Task item -
A bare number is the only acceptable answer: how many lines of these entries include "Dodge"?

#### Data extracts ####

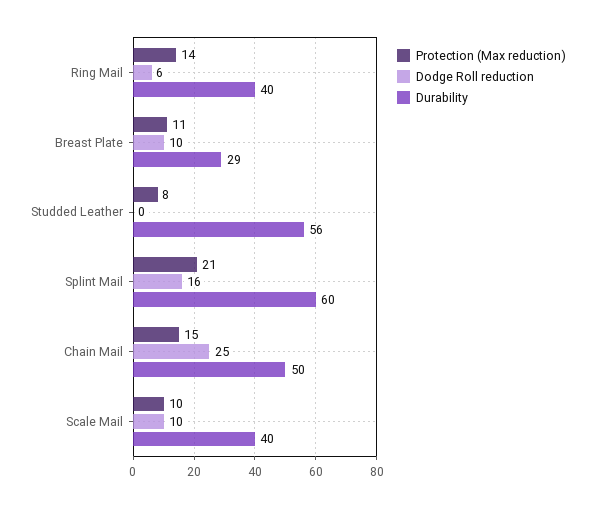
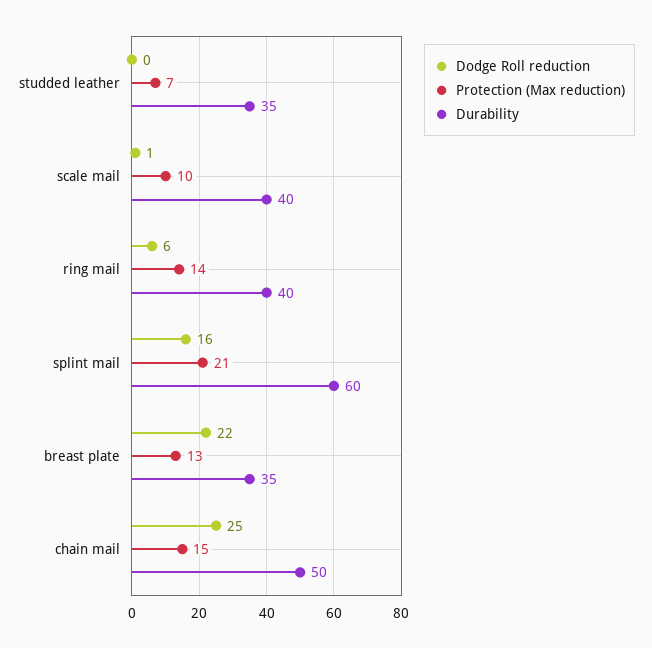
Protection (Max reduction), Breast Plate: 11 -> 13
Dodge Roll reduction, Breast Plate: 10 -> 22
Durability, Breast Plate: 29 -> 35
Protection (Max reduction), Studded Leather: 8 -> 7
Durability, Studded Leather: 56 -> 35
Dodge Roll reduction, Scale Mail: 10 -> 1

####

Exercise response -
2